:: DIRECTIONS ::
Pull together every line in the entries below that contains the word "rate" and copy each one out in full.

━━━━━━━━━━

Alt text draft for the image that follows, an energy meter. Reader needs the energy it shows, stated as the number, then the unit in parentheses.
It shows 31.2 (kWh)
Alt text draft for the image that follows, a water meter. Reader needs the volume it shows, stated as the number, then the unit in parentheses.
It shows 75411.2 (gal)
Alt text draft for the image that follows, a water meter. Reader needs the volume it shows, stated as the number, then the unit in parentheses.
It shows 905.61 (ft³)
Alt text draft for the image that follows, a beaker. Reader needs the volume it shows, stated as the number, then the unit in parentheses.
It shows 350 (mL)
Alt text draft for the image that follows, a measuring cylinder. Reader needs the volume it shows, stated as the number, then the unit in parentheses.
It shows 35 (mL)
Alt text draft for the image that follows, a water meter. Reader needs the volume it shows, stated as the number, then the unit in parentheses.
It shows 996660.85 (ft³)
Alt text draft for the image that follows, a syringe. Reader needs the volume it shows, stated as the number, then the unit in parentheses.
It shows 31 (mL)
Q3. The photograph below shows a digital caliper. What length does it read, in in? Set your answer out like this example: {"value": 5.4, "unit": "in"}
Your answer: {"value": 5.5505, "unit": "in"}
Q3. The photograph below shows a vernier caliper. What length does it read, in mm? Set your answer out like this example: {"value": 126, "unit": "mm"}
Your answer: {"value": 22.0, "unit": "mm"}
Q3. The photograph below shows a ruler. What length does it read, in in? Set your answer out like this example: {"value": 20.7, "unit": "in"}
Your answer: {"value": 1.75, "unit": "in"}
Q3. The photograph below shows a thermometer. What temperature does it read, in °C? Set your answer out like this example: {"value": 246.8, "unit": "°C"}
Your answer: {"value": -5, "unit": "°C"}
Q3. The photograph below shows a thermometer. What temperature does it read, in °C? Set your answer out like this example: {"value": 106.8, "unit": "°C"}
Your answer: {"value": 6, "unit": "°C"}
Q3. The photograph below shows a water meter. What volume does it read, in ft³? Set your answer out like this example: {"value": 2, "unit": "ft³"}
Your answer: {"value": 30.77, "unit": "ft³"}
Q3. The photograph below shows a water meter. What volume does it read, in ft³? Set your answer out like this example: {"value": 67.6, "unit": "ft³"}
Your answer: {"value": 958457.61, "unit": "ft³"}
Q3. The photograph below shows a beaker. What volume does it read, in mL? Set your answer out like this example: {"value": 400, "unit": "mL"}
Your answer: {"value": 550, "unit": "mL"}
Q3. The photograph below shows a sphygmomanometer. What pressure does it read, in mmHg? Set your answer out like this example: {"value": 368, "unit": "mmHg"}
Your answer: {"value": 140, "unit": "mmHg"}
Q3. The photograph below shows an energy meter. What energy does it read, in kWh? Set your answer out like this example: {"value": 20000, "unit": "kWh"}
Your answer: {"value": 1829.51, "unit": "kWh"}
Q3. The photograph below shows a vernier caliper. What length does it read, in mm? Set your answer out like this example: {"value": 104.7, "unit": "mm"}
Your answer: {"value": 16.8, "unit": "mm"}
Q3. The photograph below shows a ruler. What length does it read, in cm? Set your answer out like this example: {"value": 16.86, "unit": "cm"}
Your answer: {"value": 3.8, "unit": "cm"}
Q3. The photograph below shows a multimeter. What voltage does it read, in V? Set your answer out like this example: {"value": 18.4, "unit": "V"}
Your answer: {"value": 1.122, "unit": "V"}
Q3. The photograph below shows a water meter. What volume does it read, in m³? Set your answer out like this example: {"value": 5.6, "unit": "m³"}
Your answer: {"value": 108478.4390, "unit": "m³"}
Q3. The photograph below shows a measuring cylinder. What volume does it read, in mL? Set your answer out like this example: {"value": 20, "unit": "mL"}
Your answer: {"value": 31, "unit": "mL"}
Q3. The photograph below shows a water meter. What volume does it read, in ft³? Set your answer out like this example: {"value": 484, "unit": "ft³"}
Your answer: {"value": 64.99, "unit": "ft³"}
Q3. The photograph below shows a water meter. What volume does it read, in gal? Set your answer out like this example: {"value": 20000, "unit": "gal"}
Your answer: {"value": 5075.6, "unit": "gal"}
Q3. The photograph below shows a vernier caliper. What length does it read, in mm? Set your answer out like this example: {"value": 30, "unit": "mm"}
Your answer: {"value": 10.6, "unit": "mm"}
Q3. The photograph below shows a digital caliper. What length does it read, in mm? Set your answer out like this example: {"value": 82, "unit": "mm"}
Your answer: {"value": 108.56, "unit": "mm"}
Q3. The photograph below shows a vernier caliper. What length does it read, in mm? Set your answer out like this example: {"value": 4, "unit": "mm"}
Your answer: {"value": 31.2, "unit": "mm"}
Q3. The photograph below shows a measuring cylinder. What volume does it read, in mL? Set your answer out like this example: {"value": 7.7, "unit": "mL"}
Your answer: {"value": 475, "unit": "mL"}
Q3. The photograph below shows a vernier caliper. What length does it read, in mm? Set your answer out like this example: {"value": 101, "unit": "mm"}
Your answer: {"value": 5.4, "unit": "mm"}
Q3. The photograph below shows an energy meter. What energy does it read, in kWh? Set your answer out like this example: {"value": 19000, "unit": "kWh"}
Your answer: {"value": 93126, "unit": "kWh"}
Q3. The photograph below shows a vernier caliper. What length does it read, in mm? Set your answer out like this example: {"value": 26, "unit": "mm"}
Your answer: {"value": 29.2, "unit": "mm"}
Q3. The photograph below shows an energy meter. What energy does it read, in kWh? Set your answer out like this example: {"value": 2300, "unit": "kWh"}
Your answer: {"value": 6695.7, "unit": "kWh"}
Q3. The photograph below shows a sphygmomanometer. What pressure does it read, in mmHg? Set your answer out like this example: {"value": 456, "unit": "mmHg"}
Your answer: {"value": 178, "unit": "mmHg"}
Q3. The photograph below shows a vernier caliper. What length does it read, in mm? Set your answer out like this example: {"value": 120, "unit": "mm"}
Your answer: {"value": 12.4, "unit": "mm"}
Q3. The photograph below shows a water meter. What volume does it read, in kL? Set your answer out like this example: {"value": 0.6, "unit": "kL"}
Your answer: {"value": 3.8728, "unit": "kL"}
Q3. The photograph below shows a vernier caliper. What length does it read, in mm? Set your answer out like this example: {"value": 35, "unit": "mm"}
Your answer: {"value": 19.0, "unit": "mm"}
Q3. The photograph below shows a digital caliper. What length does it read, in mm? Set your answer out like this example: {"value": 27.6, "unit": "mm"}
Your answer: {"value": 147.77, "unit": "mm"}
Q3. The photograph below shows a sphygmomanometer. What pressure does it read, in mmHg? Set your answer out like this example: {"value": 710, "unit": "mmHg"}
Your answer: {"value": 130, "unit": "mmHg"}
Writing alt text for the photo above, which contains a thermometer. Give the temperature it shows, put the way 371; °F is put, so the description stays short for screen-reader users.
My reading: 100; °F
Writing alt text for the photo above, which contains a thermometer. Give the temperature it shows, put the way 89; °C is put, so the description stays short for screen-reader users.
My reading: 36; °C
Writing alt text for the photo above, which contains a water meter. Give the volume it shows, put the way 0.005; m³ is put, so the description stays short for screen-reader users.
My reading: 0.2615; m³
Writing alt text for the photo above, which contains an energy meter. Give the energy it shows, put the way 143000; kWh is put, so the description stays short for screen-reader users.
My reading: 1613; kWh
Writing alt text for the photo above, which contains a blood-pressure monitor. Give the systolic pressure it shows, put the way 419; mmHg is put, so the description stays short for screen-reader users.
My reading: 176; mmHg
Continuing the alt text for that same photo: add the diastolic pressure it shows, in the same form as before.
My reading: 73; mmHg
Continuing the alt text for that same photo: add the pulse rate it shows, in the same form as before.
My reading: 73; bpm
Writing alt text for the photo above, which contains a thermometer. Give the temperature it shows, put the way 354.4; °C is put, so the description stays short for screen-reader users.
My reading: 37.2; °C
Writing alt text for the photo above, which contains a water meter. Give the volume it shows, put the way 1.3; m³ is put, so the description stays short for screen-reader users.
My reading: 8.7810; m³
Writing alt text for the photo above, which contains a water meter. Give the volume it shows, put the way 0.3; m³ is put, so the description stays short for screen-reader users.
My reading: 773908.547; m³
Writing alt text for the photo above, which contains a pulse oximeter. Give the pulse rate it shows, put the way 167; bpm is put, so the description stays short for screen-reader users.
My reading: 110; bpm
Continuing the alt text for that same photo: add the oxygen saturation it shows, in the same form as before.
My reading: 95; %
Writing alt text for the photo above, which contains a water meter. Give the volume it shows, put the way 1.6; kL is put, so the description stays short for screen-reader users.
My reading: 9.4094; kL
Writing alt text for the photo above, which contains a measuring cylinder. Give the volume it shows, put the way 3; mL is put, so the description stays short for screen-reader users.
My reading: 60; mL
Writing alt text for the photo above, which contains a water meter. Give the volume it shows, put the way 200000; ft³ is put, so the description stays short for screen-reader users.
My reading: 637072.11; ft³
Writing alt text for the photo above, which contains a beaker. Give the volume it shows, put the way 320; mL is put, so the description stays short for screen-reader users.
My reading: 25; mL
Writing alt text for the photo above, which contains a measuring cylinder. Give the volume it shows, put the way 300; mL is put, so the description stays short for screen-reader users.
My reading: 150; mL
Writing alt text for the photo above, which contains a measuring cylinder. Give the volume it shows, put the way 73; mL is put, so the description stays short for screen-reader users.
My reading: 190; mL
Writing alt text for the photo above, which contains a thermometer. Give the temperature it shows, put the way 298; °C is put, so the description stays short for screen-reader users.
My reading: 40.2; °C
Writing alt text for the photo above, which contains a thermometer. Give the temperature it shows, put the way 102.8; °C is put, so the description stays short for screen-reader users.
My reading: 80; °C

━━━━━━━━━━

:: ANSWER FOR THIS EXERCISE ::
Continuing the alt text for that same photo: add the pulse rate it shows, in the same form as before.
Writing alt text for the photo above, which contains a pulse oximeter. Give the pulse rate it shows, put the way 167; bpm is put, so the description stays short for screen-reader users.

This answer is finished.